Following Simon Difford's founding of CLASS in 1997, Bethan Ryder was editor for a short spell in 2000. In celebration of the magazine's 25 year anniversary, she takes us back to the time of The Atlantic, Dick's Bar and Lab. 


I was editor for a short spell at the turn of the millennium when Simon Difford owned Class and we worked from an office in Shoreditch back when the bars were Cantaloupe and Below 54. 

It was a fantastic time for London and bars – Vanity Fair even said so. To give you a snapshot: the Met Bar had opened in 1997 and had an extensive ‘Martini’ menu of various flavoured vodka cocktails – I personally loved the Whisky Sours. That was where I met Ben Reed, Cairby Hill and Ben Pundole and the term mixology fell into bartender parlance.

Around the millennium there was the West End bar scene with operators such as Oliver Peyton, Mourad Mazouz, Eric Yu, Jonathan Downey and bars such as The Atlantic and Dick’s Bar (where Dick Bradsell held court), Momo and The Saint (can’t recall exactly when it opened), Mash, Alphabet Bar, Riki Tik, Lab Bar, Browns and Café Pacfico.
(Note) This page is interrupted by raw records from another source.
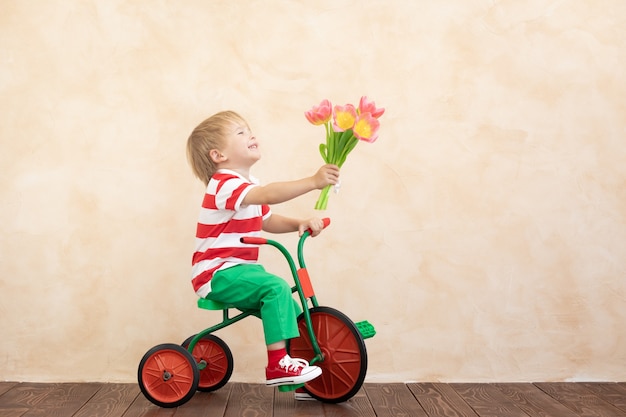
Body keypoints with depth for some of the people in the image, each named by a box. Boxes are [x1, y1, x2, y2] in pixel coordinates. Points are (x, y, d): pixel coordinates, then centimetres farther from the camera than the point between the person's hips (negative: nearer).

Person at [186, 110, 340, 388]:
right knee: (277, 288, -27)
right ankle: (277, 365, -22)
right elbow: (269, 194, -37)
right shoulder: (225, 183, -19)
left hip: (239, 270, 10)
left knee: (287, 306, 6)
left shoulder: (247, 185, 15)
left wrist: (299, 224, -1)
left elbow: (268, 221, 18)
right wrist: (313, 182, -43)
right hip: (217, 274, -10)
Meanwhile, Shoreditch and Clerkenwell were emerging as a cool rival, with bars popping up all the time: Cicada (owned by Will Ricker), LED, The Light Bar – we weren't short of material when it came to reviewing new places or new drinks.  

This was the rise of late-night bars and what were called DJ-bars with licences to 3am, which sort of took over from clubs. Private members’ bars were also going through a rebirth, with the first Soho House opening in the mid-nineties and a slew of members’ bars following – Teatro, Marx, etc. Even Damien Hirst opened a bar, Pharmacy in Notting Hill.  
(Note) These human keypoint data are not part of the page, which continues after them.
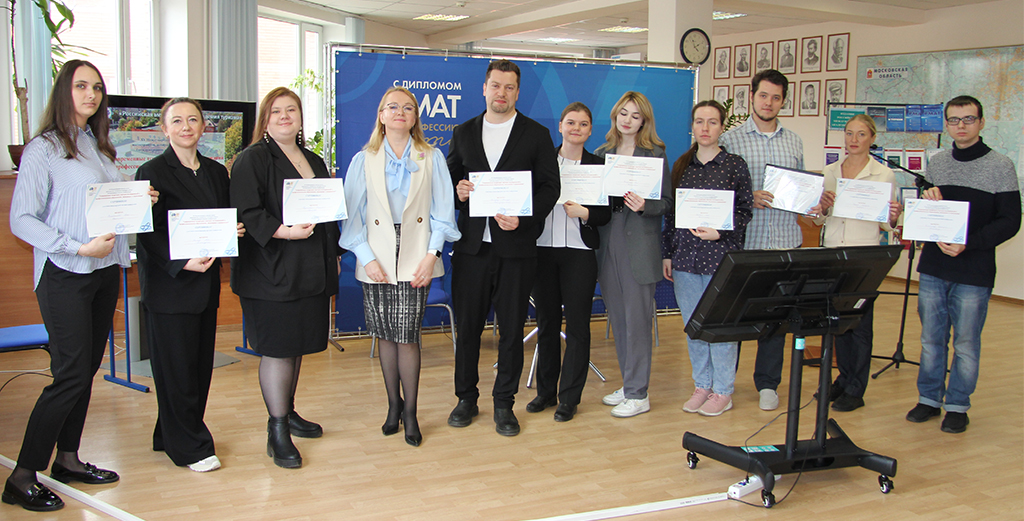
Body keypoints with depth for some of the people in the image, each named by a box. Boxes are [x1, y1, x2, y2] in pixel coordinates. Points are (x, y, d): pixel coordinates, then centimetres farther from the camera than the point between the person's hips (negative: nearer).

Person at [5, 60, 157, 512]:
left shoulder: (99, 147, 14)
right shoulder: (43, 148, -8)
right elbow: (20, 220, -13)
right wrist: (79, 247, -21)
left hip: (105, 271, 7)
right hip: (65, 276, -7)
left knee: (88, 369, 11)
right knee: (71, 374, -8)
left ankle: (67, 459, 24)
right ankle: (22, 477, 3)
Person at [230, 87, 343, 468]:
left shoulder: (316, 163, 18)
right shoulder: (250, 160, -4)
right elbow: (247, 213, -15)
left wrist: (331, 257, 14)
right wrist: (284, 231, -28)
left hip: (311, 273, 7)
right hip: (270, 273, -7)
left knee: (297, 347, 14)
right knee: (277, 350, -5)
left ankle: (288, 413, 30)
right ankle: (277, 432, 3)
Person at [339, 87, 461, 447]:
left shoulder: (432, 159, 6)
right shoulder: (363, 161, 8)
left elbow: (442, 212, 3)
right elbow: (353, 215, 4)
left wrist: (432, 254, -8)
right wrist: (366, 257, -6)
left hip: (416, 261, -1)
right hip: (377, 261, 2)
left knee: (407, 335, -6)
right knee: (386, 335, 7)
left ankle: (409, 412, 6)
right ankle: (394, 405, 23)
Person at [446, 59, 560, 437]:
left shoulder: (537, 135, 4)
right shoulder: (463, 133, 11)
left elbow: (550, 186, 0)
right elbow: (449, 179, 15)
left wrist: (523, 218, -15)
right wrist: (457, 191, -9)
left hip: (516, 246, -2)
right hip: (472, 245, 2)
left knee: (511, 328, 6)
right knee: (467, 325, 7)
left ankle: (504, 403, 19)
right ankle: (467, 398, 24)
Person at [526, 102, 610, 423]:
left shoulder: (598, 166, 3)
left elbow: (607, 213, 1)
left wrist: (585, 214, -17)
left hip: (579, 252, -2)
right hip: (543, 249, 2)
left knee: (577, 324, 0)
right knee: (546, 321, 10)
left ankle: (569, 397, 10)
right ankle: (546, 390, 23)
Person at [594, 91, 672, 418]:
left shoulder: (655, 154, -1)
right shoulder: (602, 152, 12)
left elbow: (666, 202, -5)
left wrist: (644, 205, -23)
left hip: (639, 245, -5)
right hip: (607, 241, 5)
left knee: (636, 320, -3)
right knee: (617, 318, 11)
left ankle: (638, 394, 7)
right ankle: (628, 385, 24)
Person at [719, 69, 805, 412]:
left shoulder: (794, 142, 13)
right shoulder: (730, 139, 1)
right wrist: (748, 198, -16)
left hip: (784, 242, 3)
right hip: (743, 240, -3)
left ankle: (767, 383, 19)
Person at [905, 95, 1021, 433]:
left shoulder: (1000, 166, -3)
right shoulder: (936, 164, 10)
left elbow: (1010, 221, -6)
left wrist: (968, 244, -19)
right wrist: (928, 202, -5)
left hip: (974, 273, -4)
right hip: (933, 268, 4)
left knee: (966, 344, 4)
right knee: (931, 339, 10)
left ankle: (958, 406, 17)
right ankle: (929, 398, 23)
There was a real cocktail renaissance coupled with the birth of the designer boutique hotel, with a lot of NY-LON crossover from the hotel bars of Schrager hotels and cool joints like Pravda and Amy Sacco’s Lot 61 (there was even a Met Bar pop-up during fashion week in NYC).
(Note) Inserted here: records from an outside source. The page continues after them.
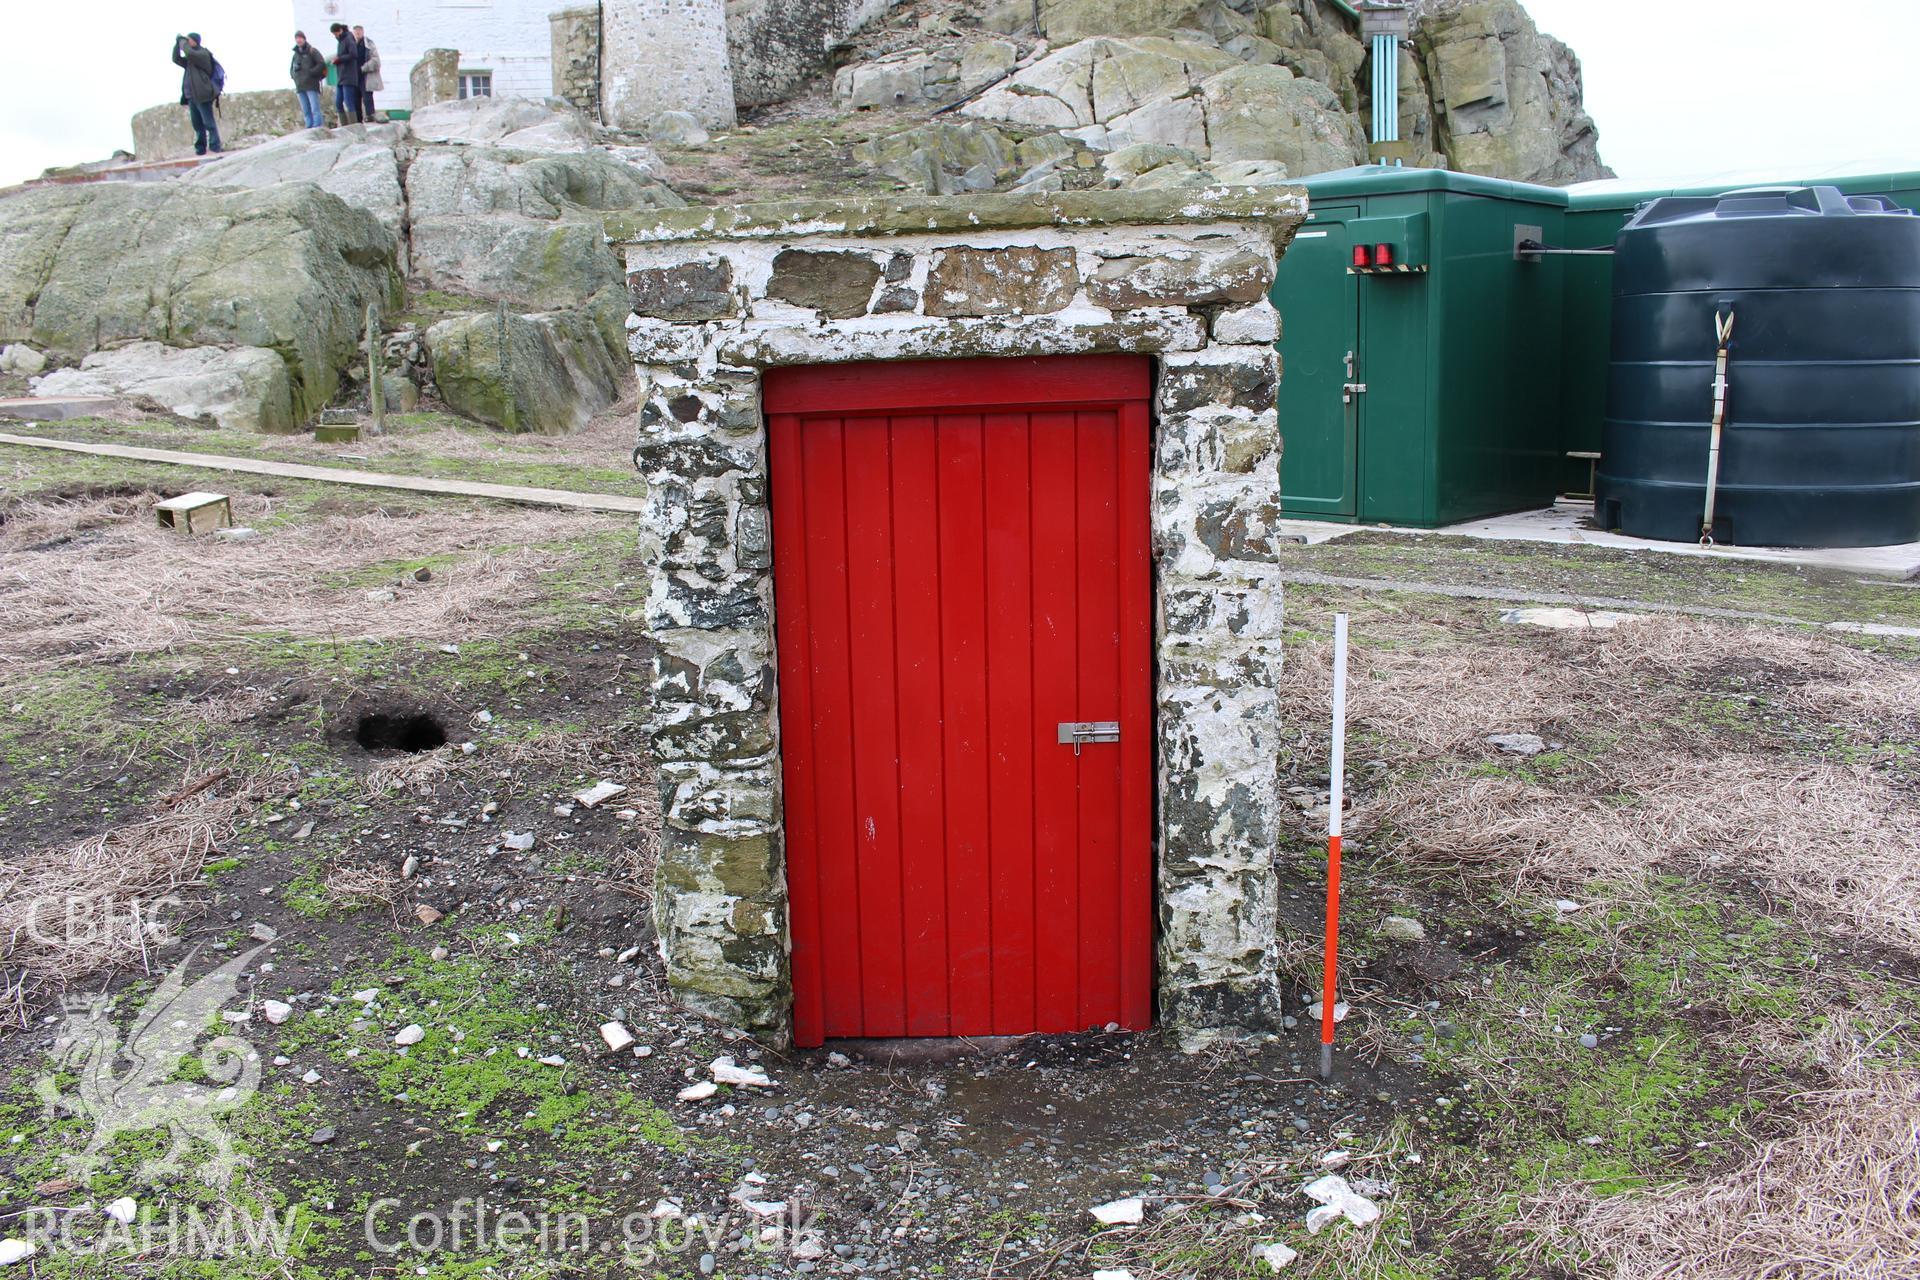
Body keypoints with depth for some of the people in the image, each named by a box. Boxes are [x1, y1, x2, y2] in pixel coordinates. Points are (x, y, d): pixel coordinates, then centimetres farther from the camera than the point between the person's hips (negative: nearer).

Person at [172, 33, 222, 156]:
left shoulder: (203, 54, -5)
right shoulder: (190, 58, 20)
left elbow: (189, 53, -22)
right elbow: (176, 59, 17)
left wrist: (183, 42, -6)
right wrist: (177, 43, 9)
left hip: (202, 95, -8)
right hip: (192, 96, 8)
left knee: (209, 123, -9)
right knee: (197, 125, 7)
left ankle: (215, 147, -9)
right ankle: (200, 149, 8)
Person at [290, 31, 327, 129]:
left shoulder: (312, 51, 2)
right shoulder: (296, 54, 18)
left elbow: (322, 64, -8)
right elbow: (291, 69, 25)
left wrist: (311, 72, -13)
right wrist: (294, 74, 3)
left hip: (311, 85, -6)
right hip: (300, 87, 6)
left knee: (315, 110, -13)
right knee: (306, 112, 4)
I do remember a split back then between the cooler mixologist and the performative flair bartending. Other notable figures in the drinks industry were Dre Masso, Spike Marchant, Miranda Dickson, aka the Vodka Princess, Robbie Bargh (the Gorgeous Group), designer Shaun Clarkson and the much-missed Dick Bradsell, Tomas Estes, Henry Besant and Douglas Ankrah.